Like the original Apple computers, the Lisa, the Macintosh,
the LaserWriter, the OS X operating system, the iMac, the iPod, the MacBooks and the iPhone before it, the iPad went on to reshape the landscape into which it had been born and to exceed the most optimistic sales forecasts and once again to make the Apple haters, doubters and resenters look like sullen fools. The contrast between those awful prophets and Apple’s awesome profits was (and is) something to behold.

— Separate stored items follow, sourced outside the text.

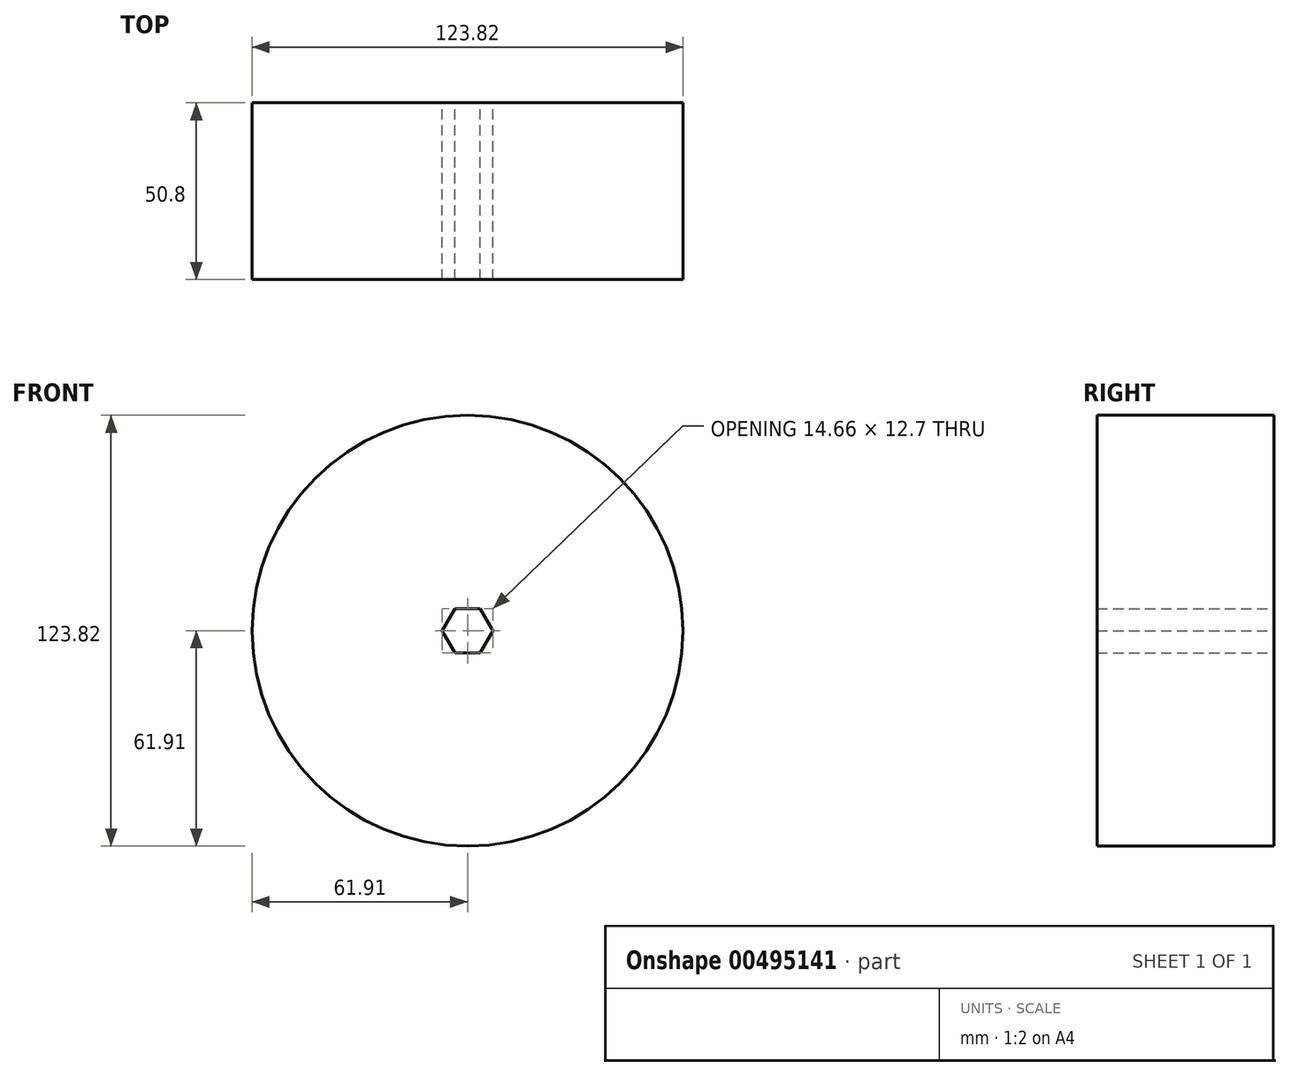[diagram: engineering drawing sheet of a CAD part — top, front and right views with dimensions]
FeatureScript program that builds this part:
annotation { "Feature Type Name" : "Feature", "Feature Type Description" : "" }
export const myFeature = defineFeature(function(context is Context, id is Id, definition is map)
    precondition{}
    {
        {
            var Q0;
            Q0=qCreatedBy(makeId("Front.planeOp"),FACE);
            var sketch = newSketch(context, id + "F0", { "sketchPlane" : qUnion([Q0])});
            skCircle(sketch, "E0", {"center": v(0, 0) * mm, "radius": 61.91 * mm});
            skCircle(sketch, "E1.cCircle", {"center": v(0, 0) * mm, "radius": 6.35 * mm, "construction": true});
            skLineSegment(sketch, "E1.0", {"start": v(-3.67, 6.35) * mm, "end": v(3.67, 6.35) * mm});
            skLineSegment(sketch, "E1.1", {"start": v(3.67, 6.35) * mm, "end": v(7.33, 0) * mm});
            skLineSegment(sketch, "E1.2", {"start": v(7.33, 0) * mm, "end": v(3.67, -6.35) * mm});
            skLineSegment(sketch, "E1.3", {"start": v(3.67, -6.35) * mm, "end": v(-3.67, -6.35) * mm});
            skLineSegment(sketch, "E1.4", {"start": v(-3.67, -6.35) * mm, "end": v(-7.33, 0) * mm});
            skLineSegment(sketch, "E1.5", {"start": v(-7.33, 0) * mm, "end": v(-3.67, 6.35) * mm});
            skPoint(sketch, "E1.0.midPoint", {"position": v(0, 6.35) * mm});
            skSolve(sketch);
        }
        {
            var Q0;
            Q0=qSketchRegion(id+"F0",true);
            extrude(context, id + "F1", {"entities" : qUnion([Q0]), "depth" : 50.8 * mm, "symmetric" : true});
        }
    });
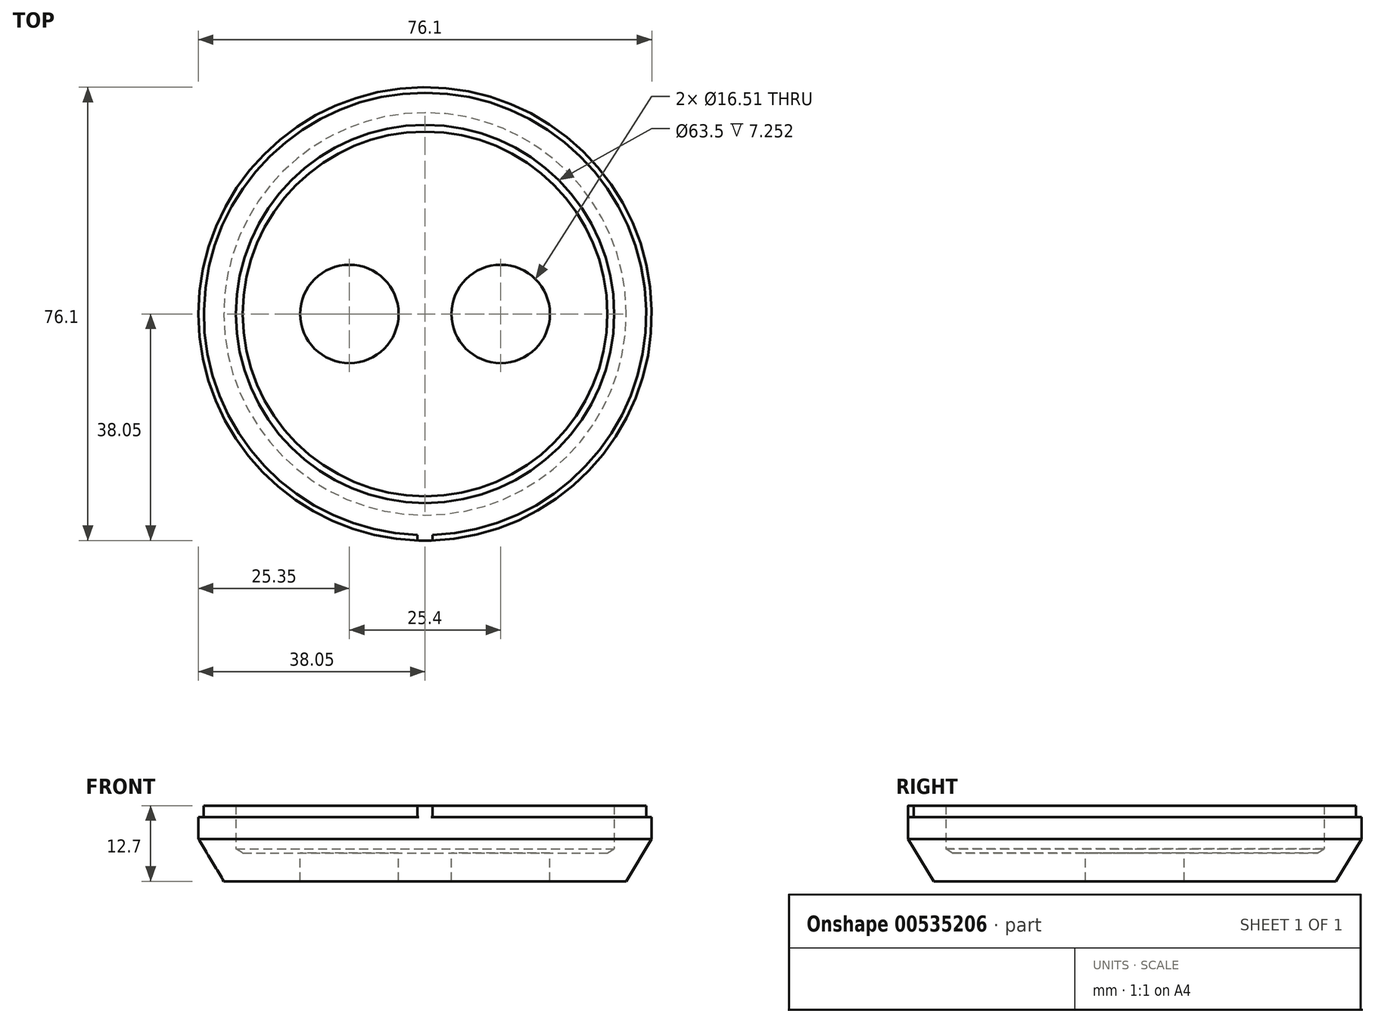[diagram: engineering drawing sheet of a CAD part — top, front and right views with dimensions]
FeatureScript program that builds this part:
annotation { "Feature Type Name" : "Feature", "Feature Type Description" : "" }
export const myFeature = defineFeature(function(context is Context, id is Id, definition is map)
    precondition{}
    {
        {
            var Q0;
            Q0=qCreatedBy(makeId("Front.planeOp"),FACE);
            var sketch = newSketch(context, id + "F0", { "sketchPlane" : qUnion([Q0])});
            skLineSegment(sketch, "E0", {"start": v(0, 0) * mm, "end": v(0, 4.76) * mm});
            skLineSegment(sketch, "E1", {"start": v(-31.75, 12.7) * mm, "end": v(-37.13, 12.7) * mm});
            skLineSegment(sketch, "E2", {"start": v(-37.13, 12.7) * mm, "end": v(-37.13, 10.8) * mm});
            skLineSegment(sketch, "E3", {"start": v(-37.13, 10.8) * mm, "end": v(-38.05, 10.8) * mm});
            skLineSegment(sketch, "E4", {"start": v(-38.05, 10.8) * mm, "end": v(-38.05, 7.11) * mm});
            skLineSegment(sketch, "E5", {"start": v(-38.05, 7.11) * mm, "end": v(-33.78, 0) * mm});
            skLineSegment(sketch, "E6", {"start": v(-33.78, 0) * mm, "end": v(0, 0) * mm});
            skLineSegment(sketch, "E7", {"start": v(-31.75, 12.7) * mm, "end": v(-31.75, 5.45) * mm});
            skLineSegment(sketch, "E8", {"start": v(-31.75, 5.45) * mm, "end": v(-30.6, 4.76) * mm});
            skLineSegment(sketch, "E9", {"start": v(-30.6, 4.76) * mm, "end": v(0, 4.76) * mm});
            skSolve(sketch);
        }
        {
            var Q0;
            Q0 = qSketchRegion(id + "F0", true);
            var Q1;
            Q1=sQuery(id+"F0.wireOp",EDGE,"E0");
            revolve(context, id + "F1", {"entities" : qUnion([Q0]), "axis" : qUnion([Q1]), "revolveType" : RevolveType.FULL});
        }
        {
            var Q0;
            Q0=makeQuery(id+"F1.opRevolve","SWEPT_FACE",FACE,{"disambiguationData":[OSD([sQuery(id+"F0.wireOp",EDGE,"E9")])]});
            var sketch = newSketch(context, id + "F2", { "sketchPlane" : qUnion([Q0])});
            skCircle(sketch, "E10", {"center": v(-12.7, 0) * mm, "radius": 8.26 * mm});
            skCircle(sketch, "E11", {"center": v(12.7, 0) * mm, "radius": 8.26 * mm});
            skSolve(sketch);
        }
        {
            var Q0;
            Q0=makeQuery(id+"F2.imprint","IMPRINT",FACE,{"disambiguationData":[TD([[makeQuery(id+"F2.imprint","IMPRINT",EDGE,{"derivedFrom":sQuery(id+"F2.wireOp",EDGE,"E10")}),1.0]])]});
            var Q1;
            Q1=makeQuery(id+"F2.imprint","IMPRINT",FACE,{"disambiguationData":[TD([[makeQuery(id+"F2.imprint","IMPRINT",EDGE,{"derivedFrom":sQuery(id+"F2.wireOp",EDGE,"E11")}),1.0]])]});
            extrude(context, id + "F3", {"entities" : qUnion([Q0, Q1]), "operationType" : NewBodyOperationType.REMOVE, "oppositeDirection" : true, "depth" : 25.4 * mm, "offsetDistance" : 25.4 * mm});
        }
        {
            var Q0;
            Q0=makeQuery(id+"F1.opRevolve","SWEPT_FACE",FACE,{"disambiguationData":[OSD([sQuery(id+"F0.wireOp",EDGE,"E1")])]});
            var sketch = newSketch(context, id + "F4", { "sketchPlane" : qUnion([Q0])});
            skCircle(sketch, "E12.0", {"center": v(0, 0) * mm, "radius": 37.13 * mm});
            skCircle(sketch, "E13.0", {"center": v(0, 0) * mm, "radius": 38.05 * mm});
            skLineSegment(sketch, "E14", {"start": v(-1.27, -37.11) * mm, "end": v(-1.27, -38.03) * mm});
            skLineSegment(sketch, "E15", {"start": v(1.27, -37.11) * mm, "end": v(1.27, -38.03) * mm});
            skSolve(sketch);
        }
        {
            var Q0;
            {var subQ0=sQuery(id+"F4.wireOp",EDGE,"E14");Q0=makeQuery(id+"F4.imprint","IMPRINT",FACE,{"disambiguationData":[TD([[makeQuery(id+"F4.imprint","IMPRINT",EDGE,{"derivedFrom":subQ0}),1.0]])]});}
            extrude(context, id + "F5", {"entities" : qUnion([Q0]), "operationType" : NewBodyOperationType.ADD, "endBound" : BoundingType.UP_TO_NEXT, "oppositeDirection" : true, "depth" : 25.4 * mm, "offsetDistance" : 25.4 * mm});
        }
        {
            var Q0;
            Q0=makeQuery(id+"F5.opExtrude","SWEPT_EDGE",EDGE,{"disambiguationData":[OSD([sQuery(id+"F4.wireOp",EDGE,"E12.0"),sQuery(id+"F4.wireOp",EDGE,"E15")])]});
            var Q1;
            Q1=makeQuery(id+"F5.opExtrude","SWEPT_EDGE",EDGE,{"disambiguationData":[OSD([sQuery(id+"F4.wireOp",EDGE,"E13.0"),sQuery(id+"F4.wireOp",EDGE,"E15")])]});
            var Q2;
            Q2=makeQuery(id+"F5.opExtrude","SWEPT_EDGE",EDGE,{"disambiguationData":[OSD([sQuery(id+"F4.wireOp",EDGE,"E13.0"),sQuery(id+"F4.wireOp",EDGE,"E14")])]});
            var Q3;
            Q3=makeQuery(id+"F5.opExtrude","SWEPT_EDGE",EDGE,{"disambiguationData":[OSD([sQuery(id+"F4.wireOp",EDGE,"E12.0"),sQuery(id+"F4.wireOp",EDGE,"E14")])]});
            fillet(context, id + "F6", {"entities" : qUnion([Q0, Q1, Q2, Q3]), "radius" : 0.25 * mm, "tangentPropagation" : true, "allowEdgeOverflow" : false});
        }
    });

It is a very dismal business when a great personality dies and the world scrabbles about for comment, appraisal and judgment. I have been asked in the last 24 hours to appear and to write and to call in to join in the chorus of voices assessing the life and career of this remarkable man. But what was Steve Jobs? He wasn’t a brilliant and innovative electronics engineer like his partner and fellow Apple founder Steve Wozniak. Nor was he an acute businessman and aggressively talented opportunist like Bill Gates. He wasn’t a designer of original genius like Jonathan Ive whose achievements were so integral to Apple’s success from 1997 onwards. He wasn’t a software engineer, a mathematician, a nerd, a financier, an artist or an inventor. Most of the recent obituaries have decided that words like “visionary” suit him best and perhaps they are right.
As always there are those who reveal their asininity (as they did throughout his career) with ascriptions like “salesman”, “showman” or the giveaway blunder “triumph of style over substance”. The use of that last phrase, “style over substance” has always been, as Oscar Wilde observed, a marvellous and instant indicator of a fool.